Security scheduling and transaction mechanism of virtual power plants based on dual blockchains

Abstract Aiming at the data authenticity and storage problems in the current coordinated scheduling of virtual power plants, as well as the opaque information and high transaction costs, a dual blockchains security mechanism is proposed to solve above problems. In the process of security scheduling, a hybrid attribute proxy re-encryption algorithm based on ciphertext strategy is designed. The algorithm is composed of an identity encryption algorithm and an attribute proxy re-encryption algorithm with ciphertext strategy. Combining blockchain, tamper-proof smart metering equipment can effectively solve data authenticity and confidentiality in the information transmission process of distributed energy. In the research process of the trading mechanism, a continuous double auction mechanism based on reputation is proposed. In order to create a favorable trading atmosphere, reputation-based market segmentation mechanisms are integrated, and participants are divided according to reputation value.
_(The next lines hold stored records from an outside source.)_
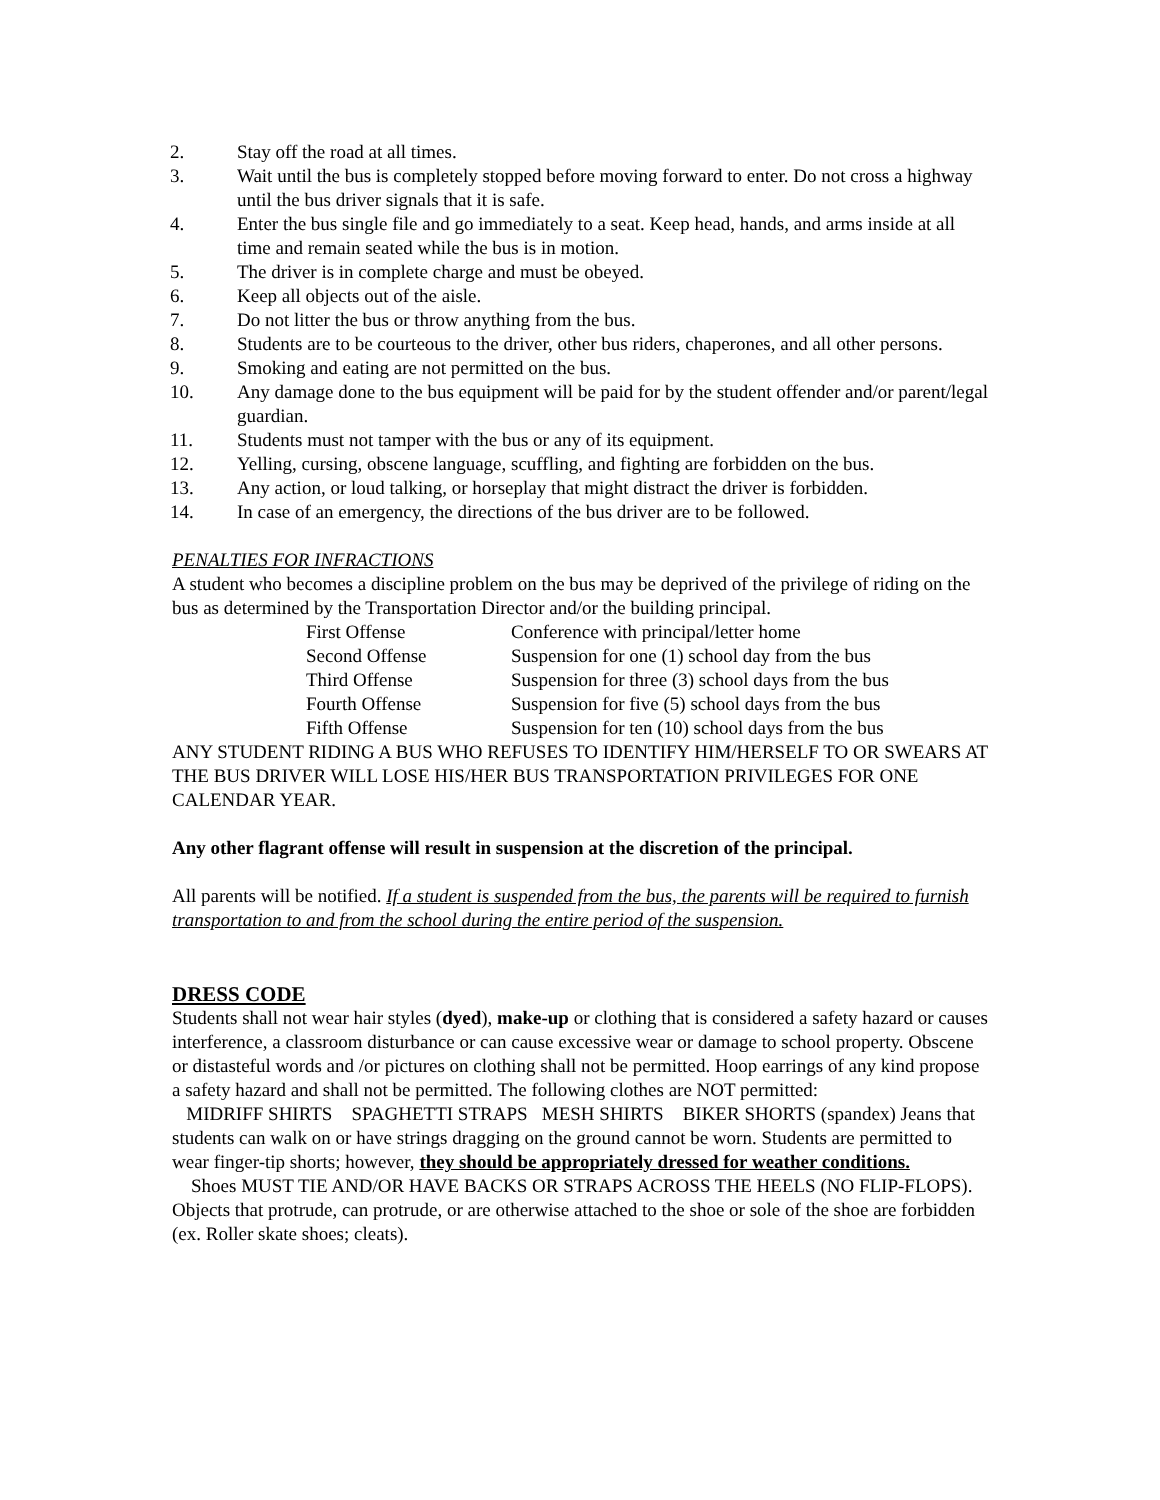2. Stay off the road at all times.
3. Wait until the bus is completely stopped before moving forward to enter. Do not cross a highway until the bus driver signals that it is safe.
4. Enter the bus single file and go immediately to a seat. Keep head, hands, and arms inside at all time and remain seated while the bus is in motion.
5. The driver is in complete charge and must be obeyed.
6. Keep all objects out of the aisle.
7. Do not litter the bus or throw anything from the bus.
8. Students are to be courteous to the driver, other bus riders, chaperones, and all other persons.
9. Smoking and eating are not permitted on the bus.
10. Any damage done to the bus equipment will be paid for by the student offender and/or parent/legal guardian.
11. Students must not tamper with the bus or any of its equipment.
12. Yelling, cursing, obscene language, scuffling, and fighting are forbidden on the bus.
13. Any action, or loud talking, or horseplay that might distract the driver is forbidden.
14. In case of an emergency, the directions of the bus driver are to be followed.
PENALTIES FOR INFRACTIONS
A student who becomes a discipline problem on the bus may be deprived of the privilege of riding on the bus as determined by the Transportation Director and/or the building principal.
| First Offense | Conference with principal/letter home |
| Second Offense | Suspension for one (1) school day from the bus |
| Third Offense | Suspension for three (3) school days from the bus |
| Fourth Offense | Suspension for five (5) school days from the bus |
| Fifth Offense | Suspension for ten (10) school days from the bus |
ANY STUDENT RIDING A BUS WHO REFUSES TO IDENTIFY HIM/HERSELF TO OR SWEARS AT THE BUS DRIVER WILL LOSE HIS/HER BUS TRANSPORTATION PRIVILEGES FOR ONE CALENDAR YEAR.
Any other flagrant offense will result in suspension at the discretion of the principal.
All parents will be notified. If a student is suspended from the bus, the parents will be required to furnish transportation to and from the school during the entire period of the suspension.
DRESS CODE
Students shall not wear hair styles (dyed), make-up or clothing that is considered a safety hazard or causes interference, a classroom disturbance or can cause excessive wear or damage to school property. Obscene or distasteful words and /or pictures on clothing shall not be permitted. Hoop earrings of any kind propose a safety hazard and shall not be permitted. The following clothes are NOT permitted:
MIDRIFF SHIRTS SPAGHETTI STRAPS MESH SHIRTS BIKER SHORTS (spandex) Jeans that students can walk on or have strings dragging on the ground cannot be worn. Students are permitted to wear finger-tip shorts; however, they should be appropriately dressed for weather conditions.
Shoes MUST TIE AND/OR HAVE BACKS OR STRAPS ACROSS THE HEELS (NO FLIP-FLOPS). Objects that protrude, can protrude, or are otherwise attached to the shoe or sole of the shoe are forbidden (ex. Roller skate shoes; cleats).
Depending on the properties of the stored information, they are divided into the private blockchain (with coordination scheduling information) and the consortium blockchain (with transaction information). The system analysis shows the reliability of the dual blockchains architecture. The communication and calculation costs of the proxy re-encryption algorithm verify the practicability of the proposed scheme. The case analysis of the auction mechanism declares that the mechanism can operate effective in the electricity trading market.